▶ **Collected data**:
# # #
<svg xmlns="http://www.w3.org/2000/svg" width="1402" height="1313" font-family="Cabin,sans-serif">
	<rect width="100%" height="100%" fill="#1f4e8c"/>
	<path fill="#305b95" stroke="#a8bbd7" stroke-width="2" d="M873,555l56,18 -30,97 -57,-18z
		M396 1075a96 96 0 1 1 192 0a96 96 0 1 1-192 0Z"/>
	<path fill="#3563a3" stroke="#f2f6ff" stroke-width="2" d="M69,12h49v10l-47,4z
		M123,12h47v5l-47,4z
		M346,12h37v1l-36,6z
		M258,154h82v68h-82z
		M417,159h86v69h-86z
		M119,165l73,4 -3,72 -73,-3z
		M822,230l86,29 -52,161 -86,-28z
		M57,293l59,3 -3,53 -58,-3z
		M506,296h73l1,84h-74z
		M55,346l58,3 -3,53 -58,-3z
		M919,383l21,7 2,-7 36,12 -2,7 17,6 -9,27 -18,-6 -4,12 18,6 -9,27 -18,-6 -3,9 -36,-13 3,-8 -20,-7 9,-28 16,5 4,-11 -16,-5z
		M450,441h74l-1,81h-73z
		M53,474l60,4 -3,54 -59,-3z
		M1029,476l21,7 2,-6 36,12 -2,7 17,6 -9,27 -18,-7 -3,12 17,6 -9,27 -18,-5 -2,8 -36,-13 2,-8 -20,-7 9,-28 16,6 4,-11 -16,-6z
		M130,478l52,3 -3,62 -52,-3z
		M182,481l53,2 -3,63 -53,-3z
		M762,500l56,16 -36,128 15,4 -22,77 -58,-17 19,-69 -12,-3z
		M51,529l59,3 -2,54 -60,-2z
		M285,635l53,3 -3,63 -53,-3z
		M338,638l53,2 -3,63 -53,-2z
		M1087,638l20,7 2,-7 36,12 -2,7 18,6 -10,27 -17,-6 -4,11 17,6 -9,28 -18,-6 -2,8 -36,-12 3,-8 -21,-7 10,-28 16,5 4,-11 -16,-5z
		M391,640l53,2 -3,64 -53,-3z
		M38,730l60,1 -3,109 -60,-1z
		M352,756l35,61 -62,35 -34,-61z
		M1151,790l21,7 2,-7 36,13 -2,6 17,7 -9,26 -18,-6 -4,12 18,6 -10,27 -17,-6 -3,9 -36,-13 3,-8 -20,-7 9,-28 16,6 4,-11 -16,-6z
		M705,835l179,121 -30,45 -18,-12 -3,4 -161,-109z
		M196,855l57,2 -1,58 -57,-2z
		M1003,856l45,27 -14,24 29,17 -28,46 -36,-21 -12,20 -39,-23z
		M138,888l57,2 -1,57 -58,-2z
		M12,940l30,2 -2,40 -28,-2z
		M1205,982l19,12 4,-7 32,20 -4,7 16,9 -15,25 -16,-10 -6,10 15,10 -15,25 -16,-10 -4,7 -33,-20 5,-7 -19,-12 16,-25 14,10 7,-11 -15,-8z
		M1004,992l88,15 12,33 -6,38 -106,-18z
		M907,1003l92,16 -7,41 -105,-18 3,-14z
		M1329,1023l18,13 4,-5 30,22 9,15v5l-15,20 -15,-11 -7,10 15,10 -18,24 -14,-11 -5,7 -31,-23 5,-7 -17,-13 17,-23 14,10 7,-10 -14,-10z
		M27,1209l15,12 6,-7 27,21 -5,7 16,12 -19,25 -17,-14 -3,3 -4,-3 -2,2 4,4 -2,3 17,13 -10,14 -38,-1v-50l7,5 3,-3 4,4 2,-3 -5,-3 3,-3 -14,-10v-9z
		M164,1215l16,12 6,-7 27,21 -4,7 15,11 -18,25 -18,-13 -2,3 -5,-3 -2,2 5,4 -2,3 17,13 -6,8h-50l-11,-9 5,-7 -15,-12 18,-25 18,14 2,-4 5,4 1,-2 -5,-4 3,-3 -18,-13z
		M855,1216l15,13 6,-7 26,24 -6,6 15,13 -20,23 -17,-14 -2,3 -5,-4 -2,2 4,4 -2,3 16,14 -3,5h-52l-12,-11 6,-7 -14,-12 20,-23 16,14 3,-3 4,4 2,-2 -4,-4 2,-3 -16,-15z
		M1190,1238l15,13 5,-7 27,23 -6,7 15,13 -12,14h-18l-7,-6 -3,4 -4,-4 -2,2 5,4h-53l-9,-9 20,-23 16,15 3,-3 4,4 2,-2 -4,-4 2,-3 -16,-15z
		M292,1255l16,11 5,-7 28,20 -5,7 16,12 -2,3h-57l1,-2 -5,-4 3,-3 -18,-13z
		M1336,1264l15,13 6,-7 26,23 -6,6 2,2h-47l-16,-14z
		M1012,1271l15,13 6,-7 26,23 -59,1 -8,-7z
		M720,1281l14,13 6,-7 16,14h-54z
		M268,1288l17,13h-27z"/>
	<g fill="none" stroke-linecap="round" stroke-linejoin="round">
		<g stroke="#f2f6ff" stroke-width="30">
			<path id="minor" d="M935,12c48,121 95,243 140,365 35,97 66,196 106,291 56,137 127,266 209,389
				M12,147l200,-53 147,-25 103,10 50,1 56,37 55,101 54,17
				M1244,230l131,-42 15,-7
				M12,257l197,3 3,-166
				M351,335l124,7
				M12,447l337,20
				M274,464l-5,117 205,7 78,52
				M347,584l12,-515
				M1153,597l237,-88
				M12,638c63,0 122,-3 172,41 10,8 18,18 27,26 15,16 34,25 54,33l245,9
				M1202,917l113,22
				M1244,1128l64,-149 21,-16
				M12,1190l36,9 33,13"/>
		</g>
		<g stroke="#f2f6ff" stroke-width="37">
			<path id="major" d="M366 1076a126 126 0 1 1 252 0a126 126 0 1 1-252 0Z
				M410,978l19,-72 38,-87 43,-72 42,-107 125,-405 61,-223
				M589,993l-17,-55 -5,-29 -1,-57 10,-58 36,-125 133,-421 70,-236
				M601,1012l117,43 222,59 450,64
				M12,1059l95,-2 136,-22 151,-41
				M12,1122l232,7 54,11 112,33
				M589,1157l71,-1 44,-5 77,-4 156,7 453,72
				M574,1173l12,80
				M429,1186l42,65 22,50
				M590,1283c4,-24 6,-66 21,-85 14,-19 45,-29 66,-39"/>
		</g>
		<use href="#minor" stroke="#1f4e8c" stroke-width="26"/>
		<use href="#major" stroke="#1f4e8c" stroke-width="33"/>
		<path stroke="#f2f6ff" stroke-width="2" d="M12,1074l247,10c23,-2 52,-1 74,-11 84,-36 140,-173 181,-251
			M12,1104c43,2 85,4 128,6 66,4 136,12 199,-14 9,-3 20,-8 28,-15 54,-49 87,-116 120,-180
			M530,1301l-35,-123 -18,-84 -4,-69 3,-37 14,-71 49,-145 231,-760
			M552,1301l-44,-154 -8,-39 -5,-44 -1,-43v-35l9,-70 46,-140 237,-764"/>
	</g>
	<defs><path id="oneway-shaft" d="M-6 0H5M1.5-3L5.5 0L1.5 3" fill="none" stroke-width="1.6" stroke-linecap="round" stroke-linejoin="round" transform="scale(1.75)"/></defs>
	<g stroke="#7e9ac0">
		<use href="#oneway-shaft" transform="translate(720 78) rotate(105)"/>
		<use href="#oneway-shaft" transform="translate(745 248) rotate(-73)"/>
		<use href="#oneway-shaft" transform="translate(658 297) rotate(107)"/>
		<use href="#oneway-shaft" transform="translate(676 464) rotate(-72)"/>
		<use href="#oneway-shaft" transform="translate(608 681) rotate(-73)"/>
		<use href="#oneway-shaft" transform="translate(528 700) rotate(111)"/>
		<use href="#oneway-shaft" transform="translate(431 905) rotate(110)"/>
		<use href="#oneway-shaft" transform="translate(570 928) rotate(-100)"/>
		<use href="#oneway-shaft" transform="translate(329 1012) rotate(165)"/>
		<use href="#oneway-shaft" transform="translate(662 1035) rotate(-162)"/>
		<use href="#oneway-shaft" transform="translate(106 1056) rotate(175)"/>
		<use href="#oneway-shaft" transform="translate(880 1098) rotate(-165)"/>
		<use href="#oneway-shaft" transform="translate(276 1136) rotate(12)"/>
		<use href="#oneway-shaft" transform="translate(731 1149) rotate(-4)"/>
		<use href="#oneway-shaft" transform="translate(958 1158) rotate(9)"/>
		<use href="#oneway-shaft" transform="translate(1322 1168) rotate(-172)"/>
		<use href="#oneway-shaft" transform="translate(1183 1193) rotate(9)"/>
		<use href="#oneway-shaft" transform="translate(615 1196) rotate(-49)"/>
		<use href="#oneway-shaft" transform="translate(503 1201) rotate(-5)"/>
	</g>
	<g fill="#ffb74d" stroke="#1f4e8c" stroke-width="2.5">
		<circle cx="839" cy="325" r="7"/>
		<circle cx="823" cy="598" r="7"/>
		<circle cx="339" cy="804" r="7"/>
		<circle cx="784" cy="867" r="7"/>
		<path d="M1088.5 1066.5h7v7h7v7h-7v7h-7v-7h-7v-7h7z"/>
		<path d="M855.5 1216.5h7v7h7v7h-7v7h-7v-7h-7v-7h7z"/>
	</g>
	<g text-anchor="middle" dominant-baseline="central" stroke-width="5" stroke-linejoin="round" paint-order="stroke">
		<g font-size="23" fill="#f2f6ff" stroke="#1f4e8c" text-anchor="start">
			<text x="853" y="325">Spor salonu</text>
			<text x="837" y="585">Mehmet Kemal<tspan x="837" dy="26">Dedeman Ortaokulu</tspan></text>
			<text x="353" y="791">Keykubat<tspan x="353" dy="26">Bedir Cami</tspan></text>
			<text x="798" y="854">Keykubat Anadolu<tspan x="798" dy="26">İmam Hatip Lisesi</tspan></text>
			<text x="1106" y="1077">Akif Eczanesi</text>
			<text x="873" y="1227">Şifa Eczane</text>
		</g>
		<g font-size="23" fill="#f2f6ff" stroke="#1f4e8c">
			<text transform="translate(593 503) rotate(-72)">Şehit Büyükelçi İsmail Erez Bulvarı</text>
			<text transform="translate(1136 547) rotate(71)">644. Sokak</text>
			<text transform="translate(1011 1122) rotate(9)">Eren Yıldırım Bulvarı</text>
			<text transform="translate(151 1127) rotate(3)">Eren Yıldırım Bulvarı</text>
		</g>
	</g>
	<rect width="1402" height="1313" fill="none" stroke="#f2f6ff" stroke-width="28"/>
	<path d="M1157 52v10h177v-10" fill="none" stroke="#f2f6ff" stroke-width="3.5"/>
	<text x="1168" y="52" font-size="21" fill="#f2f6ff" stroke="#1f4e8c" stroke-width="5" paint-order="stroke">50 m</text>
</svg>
# # #
▶ **Assignment**: Pick out, from the lines above, every one that contains the string "linecap".

▶ **Exercise response**:
	<g fill="none" stroke-linecap="round" stroke-linejoin="round">
	<defs><path id="oneway-shaft" d="M-6 0H5M1.5-3L5.5 0L1.5 3" fill="none" stroke-width="1.6" stroke-linecap="round" stroke-linejoin="round" transform="scale(1.75)"/></defs>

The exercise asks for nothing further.